Text under study:
The other type of adrenal tumor that can cause secondary hypertension is called a pheochromocytoma. This tumor produces excessive catecholamines, which include several adrenaline-related hormones. The diagnosis of a pheochromocytoma is suspected in individuals who have sudden and recurrent episodes of hypertension that are associated with flushing of the skin, rapid heart beating (palpitations), and sweating, in addition to the symptoms associated with high blood pressure.

Coarctation of the aorta

Coarctation of the aorta is a rare hereditary disorder that is one of the most common causes of hypertension in children. This condition is characterized by a narrowing of a segment of the aorta, the main large artery coming from the heart. The aorta delivers blood to the arteries that supply all of the body's organs, including the kidneys.

The narrowed segment (coarctation) of the aorta generally occurs above the renal arteries, which causes a reduced blood flow to the kidneys. This lack of blood to the kidneys prompts the renin-angiotensin-aldosterone hormonal system to elevate the blood pressure. Treatment of the coarctation is usually the surgical correction of the narrowed segment of the aorta. Sometimes, balloon angioplasty (as described above for renal artery stenosis) can be used to widen (dilate) the coarctation of the aorta.

The metabolic syndrome and obesity

Genetic factors play a role in the constellation of findings that make up the "metabolic syndrome." Individuals with the metabolic syndrome have insulin resistance and a tendency to have type 2 diabetes mellitus (non-insulin-dependent diabetes).

Obesity, especially associated with a marked increase in abdominal girth, leads to high blood sugar (hyperglycemia), elevated blood lipids (fats), vascular inflammation, endothelial dysfunction (abnormal reactivity of the blood vessels), and hypertension all leading to premature atherosclerotic vascular disease.

The American Obesity Association states the risk of developing hypertension is five to six times greater in obese Americans, age 20 to 45, compared to non-obese individuals of the same age. The American Journal of Clinical Nutrition reported in 2005 that waist size was a better predictor of a person's blood pressure than body mass index (BMI). Men should strive for a waist size of 35 inches or under and women 33 inches or under. The epidemic of obesity in the United States contributes to hypertension in children, adolescents, and adults.

What are the symptoms of high blood pressure?

Uncomplicated high blood pressure usually occurs without any symptoms (silently) and so hypertension has been labeled "the silent killer." It is called this because the disease can progress to finally develop any one or more of the several potentially fatal complications of hypertension such as heart attacks or strokes. Uncomplicated hypertension may be present and remain unnoticed for many years, or even decades. This happens when there are no symptoms, and those affected fail to undergo periodic blood pressure screening.

Some people with uncomplicated hypertension, however, may experience symptoms such as headache, dizziness, shortness of breath, and blurred vision. The presence of symptoms can be a good thing in that they can prompt people to consult a doctor for treatment and make them more compliant in taking their medications. Often, however, a person's first contact with a physician may be after significant damage to the end-organs has occurred. In many cases, a person visits or is brought to the doctor or an emergency room with a heart attack, stroke, kidney failure, or impaired vision (due to damage to the back part of the retina). Greater public awareness and frequent blood pressure screening may help to identify patients with undiagnosed high blood pressure before significant complications have developed.

About one out of every 100 (1%) people with hypertension is diagnosed with severe high blood pressure (accelerated or malignant hypertension) at their first visit to the doctor. In these patients, the diastolic blood pressure (the minimum pressure) exceeds 140 mm Hg!

Affected persons often experience severe headache, nausea, visual symptoms, dizziness, and sometimes kidney failure. Malignant hypertension is a medical emergency and requires urgent treatment to prevent a stroke (brain damage).

Work task 1:
What waist size does the high blood pressure text say men should aim for?
Work task 2:
Copy the high blood pressure text from "Obesity, especially associated" up to and including "adolescents, and adults.".
The entries have no connection to the high blood pressure text.

Information:

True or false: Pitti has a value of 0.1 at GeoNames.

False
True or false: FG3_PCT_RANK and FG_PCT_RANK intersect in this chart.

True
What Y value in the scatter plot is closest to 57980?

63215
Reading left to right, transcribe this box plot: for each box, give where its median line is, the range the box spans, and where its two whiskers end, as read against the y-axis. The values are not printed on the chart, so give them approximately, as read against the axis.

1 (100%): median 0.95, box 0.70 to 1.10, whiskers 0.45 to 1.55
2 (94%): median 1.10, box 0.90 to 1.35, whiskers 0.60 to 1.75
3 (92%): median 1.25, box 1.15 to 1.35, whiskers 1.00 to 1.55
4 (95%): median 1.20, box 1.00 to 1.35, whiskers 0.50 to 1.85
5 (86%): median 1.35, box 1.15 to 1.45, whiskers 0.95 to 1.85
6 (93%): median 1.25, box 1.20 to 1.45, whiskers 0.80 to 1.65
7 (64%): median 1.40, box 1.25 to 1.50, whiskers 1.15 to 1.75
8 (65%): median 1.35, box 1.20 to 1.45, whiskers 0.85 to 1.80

Response area 1:
35 inches or under.

Response area 2:
Obesity, especially associated with a marked increase in abdominal girth, leads to high blood sugar (hyperglycemia), elevated blood lipids (fats), vascular inflammation, endothelial dysfunction (abnormal reactivity of the blood vessels), and hypertension all leading to premature atherosclerotic vascular disease.

The American Obesity Association states the risk of developing hypertension is five to six times greater in obese Americans, age 20 to 45, compared to non-obese individuals of the same age. The American Journal of Clinical Nutrition reported in 2005 that waist size was a better predictor of a person's blood pressure than body mass index (BMI). Men should strive for a waist size of 35 inches or under and women 33 inches or under. The epidemic of obesity in the United States contributes to hypertension in children, adolescents, and adults.